Grant awards totaled more than $39.2 million in fiscal year 2016, which was from July 1, 2015 to June 30. It is the most the college has ever received and is an increase of nearly $3 million from fiscal year 2015. It continues the steady increase in external grant awards for the college’s researchers in the past several years. The award total includes grants that received first-time funding as well as those being funded for subsequent years.
“Our college continues to build on our tradition of providing a balance of basic and applied research to address challenges facing the region and state,” said Rick Bennett, the college’s associate dean for research and director of the Kentucky Agricultural Experiment Station. “We maintain a statewide presence in agricultural, food and environmental research, which are key components of Kentucky’s economic future.”
Awards included such diverse projects as a Centers of Disease Control and Prevention grant that seeks to help lower obesity rates in counties with a high number of obese adults and a grant from DuPont that explores how to increase poultry’s digestion of amino acids, which could reduce their environmental footprint.
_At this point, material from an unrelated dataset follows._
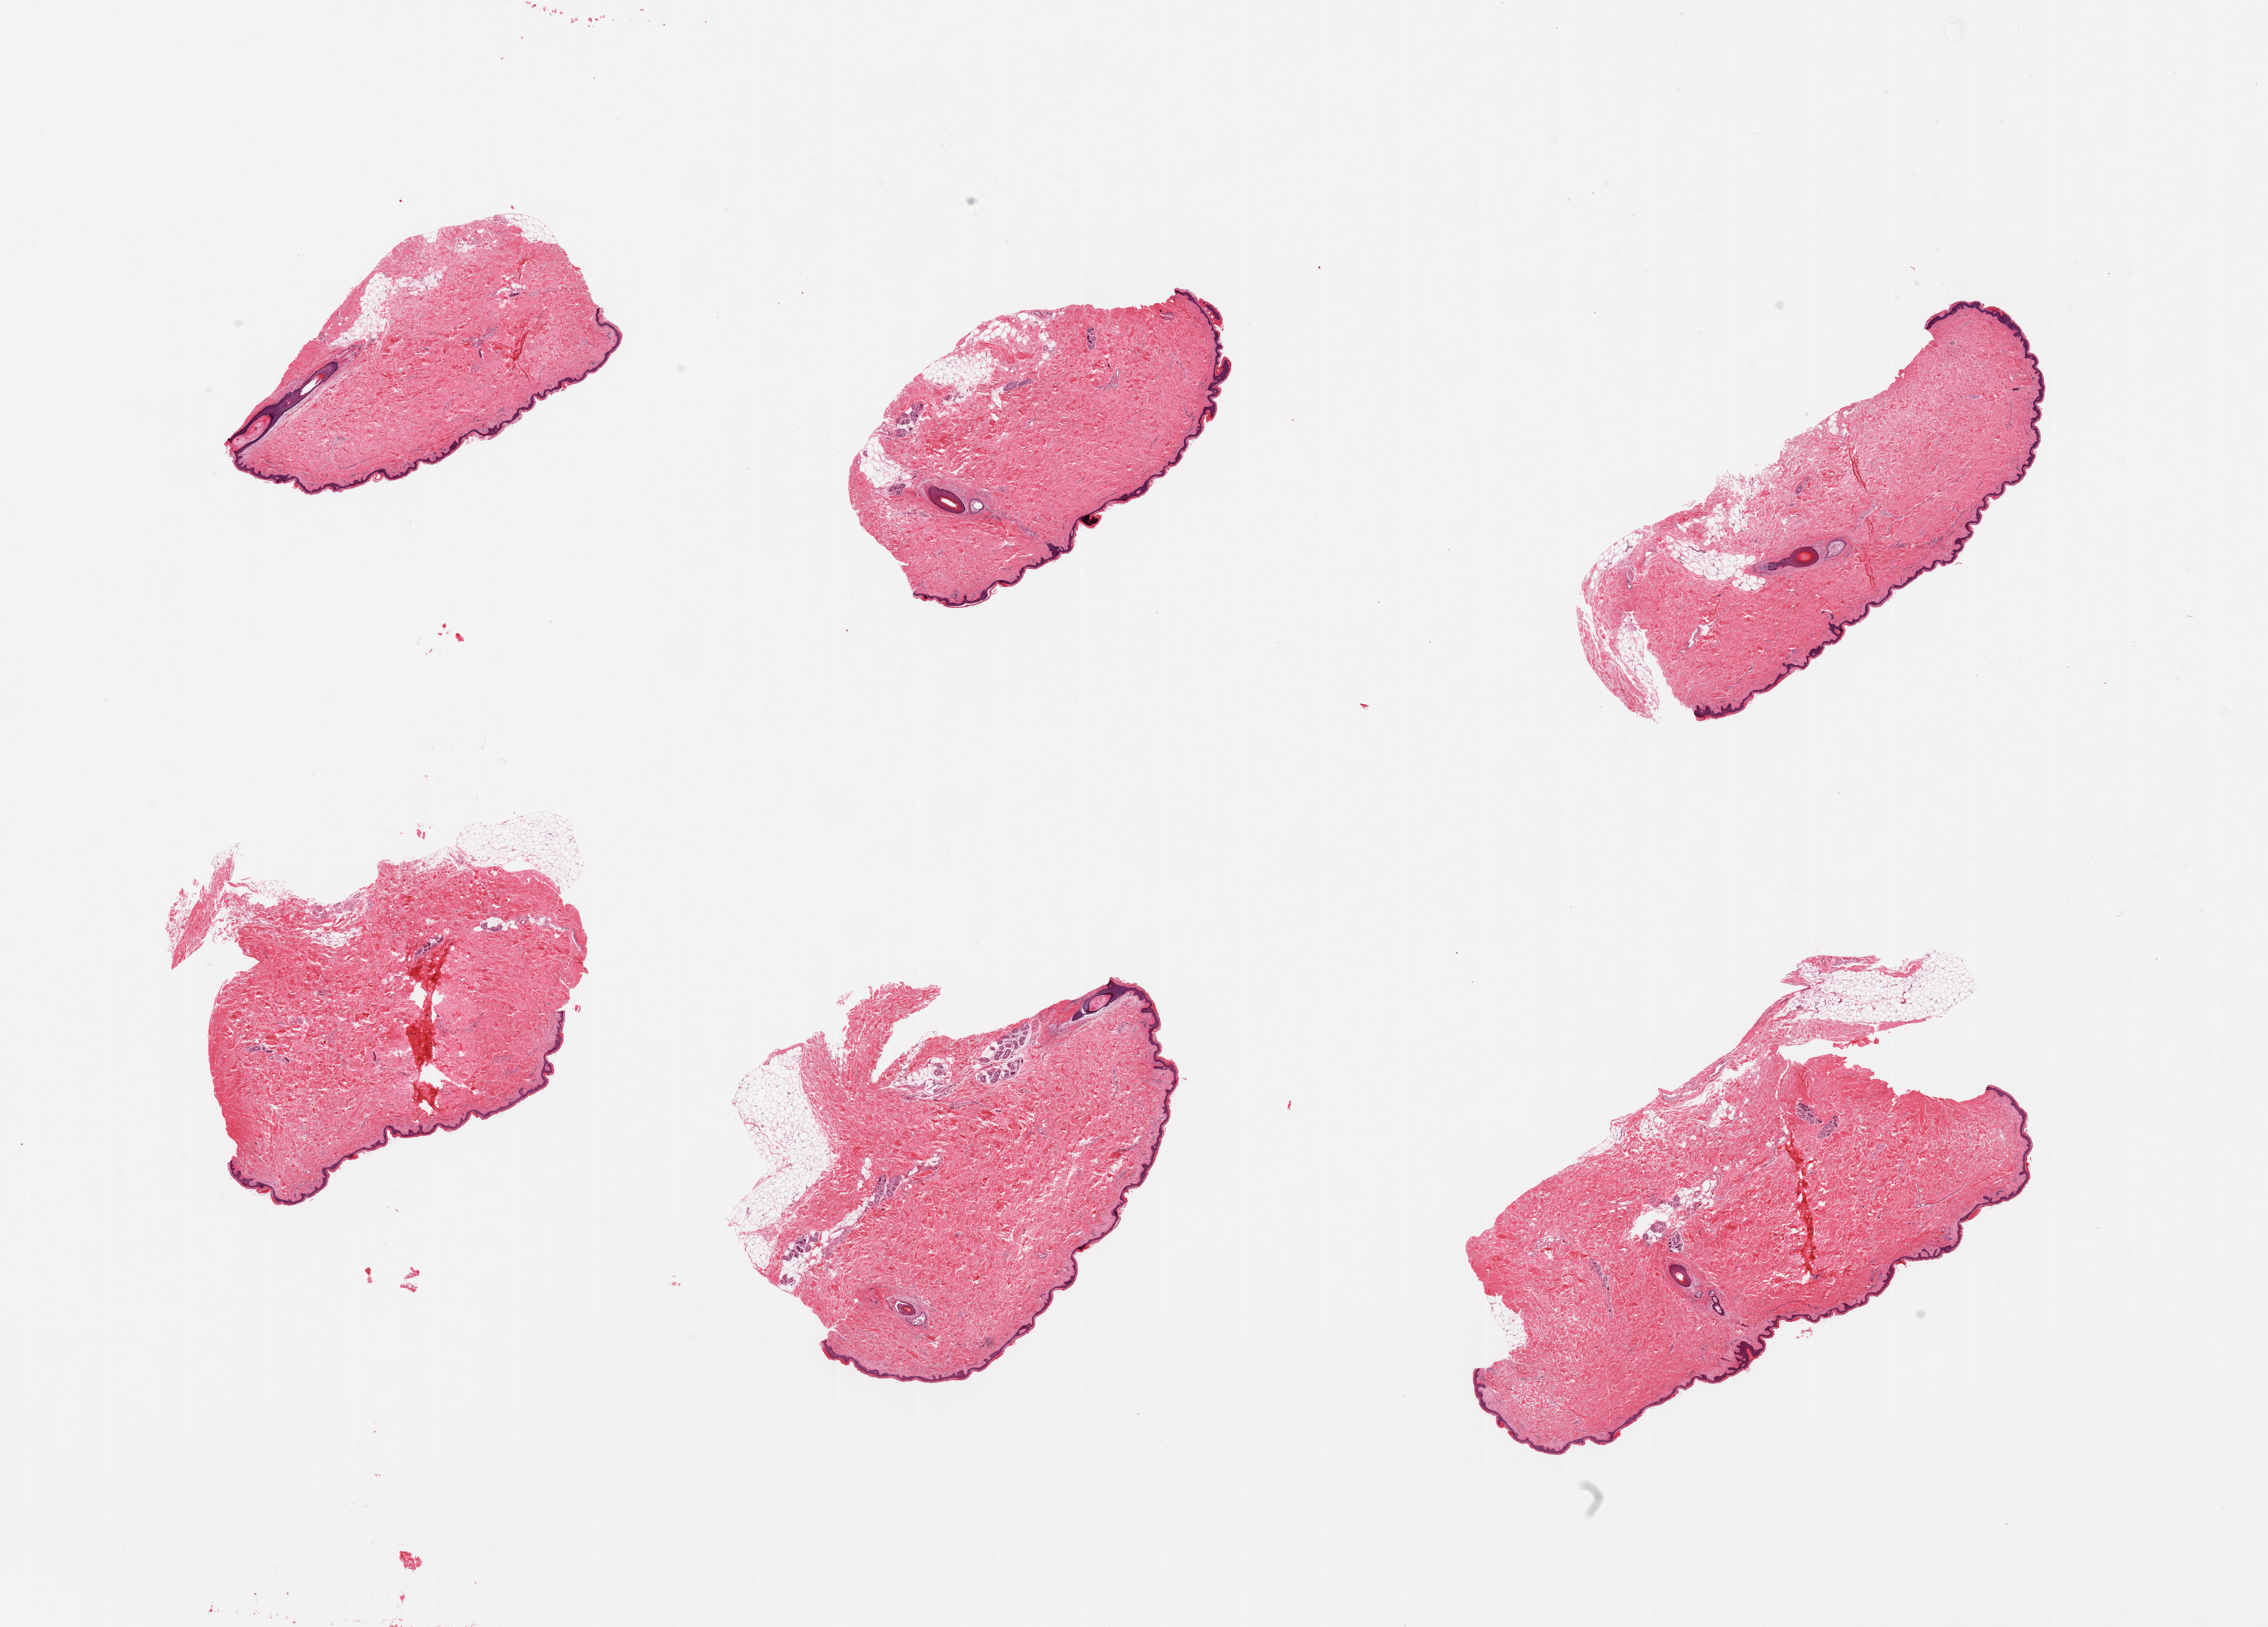
Whole-slide image, H&E stain, brightfield, whole scanned area (about 27.6 x 19.8 mm) shown as a low-resolution overview, PAXgene-fixed, paraffin-embedded tissue, sampled site (target tissue): skin of suprapubic region, tissue donor sample.
Reviewer comment on this tissue sample: 6 pieces, minimal dermal fat; squamous epithelium is ~60-70 microns.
An award from the U.S. Department of Agriculture’s Food and Nutrition Service funds the Rural Child Poverty Nutrition Center, which was established in 2015. Housed in the college’s School of Human Environmental Sciences, the center is led by Ann Vail, director of the school and the project’s lead researcher, and Joann Lianekhammy, center director. Its mission is to improve coordination between nutrition assistance programs, which will in turn increase program participation and reduce childhood food insecurity in persistently poor communities. The center has awarded $1.3 million in grants to 17 organizations in 12 states. Currently, members of those organizations are conducting research on barriers that prevent children from accessing nutritious food and participating in nutrition assistance programs. They are also developing partnerships with others in their communities to help them successfully implement their projects.
In another study, UK virologist Udeni Balasuriya is leading a team of Gluck Equine Research Center scientists to find a way to stop the spread of equine arteritis virus, which causes high rates of abortion in mares, death of young foals and stallions to become carriers. Before they received the USDA National Institute of Food and Agriculture grant, researchers already had found a subpopulation of white blood cells that makes some horses more susceptible to becoming carriers. They also have shown that genetics play a role in whether horses have this susceptibility.
A team of researchers led by Jan Smalle, associate professor in the UK Department of Plant and Soil Sciences, found nanoparticles can easily extract flavonoids from plants. Flavonoids are plant-made chemicals that have many potential human health benefits. Until the Smalle lab finding, scientists had no easy way to extract them from plants. Smalle and his team are now using their USDA NIFA grant to study how nanoparticles travel through the plant and whether this extraction process works on many different crops.
“We’re proud of our landmark achievements in research this past year. We look forward to our continued trajectory of securing external grants needed to conduct research, which will expand our fundamental and applied knowledge impacting the lives of Kentuckians in all parts of the state,” Bennett said. “Our outstanding research conducted by CAFE researchers with delivery through the Cooperative Extension Service, is a vital component of our state’s economy.”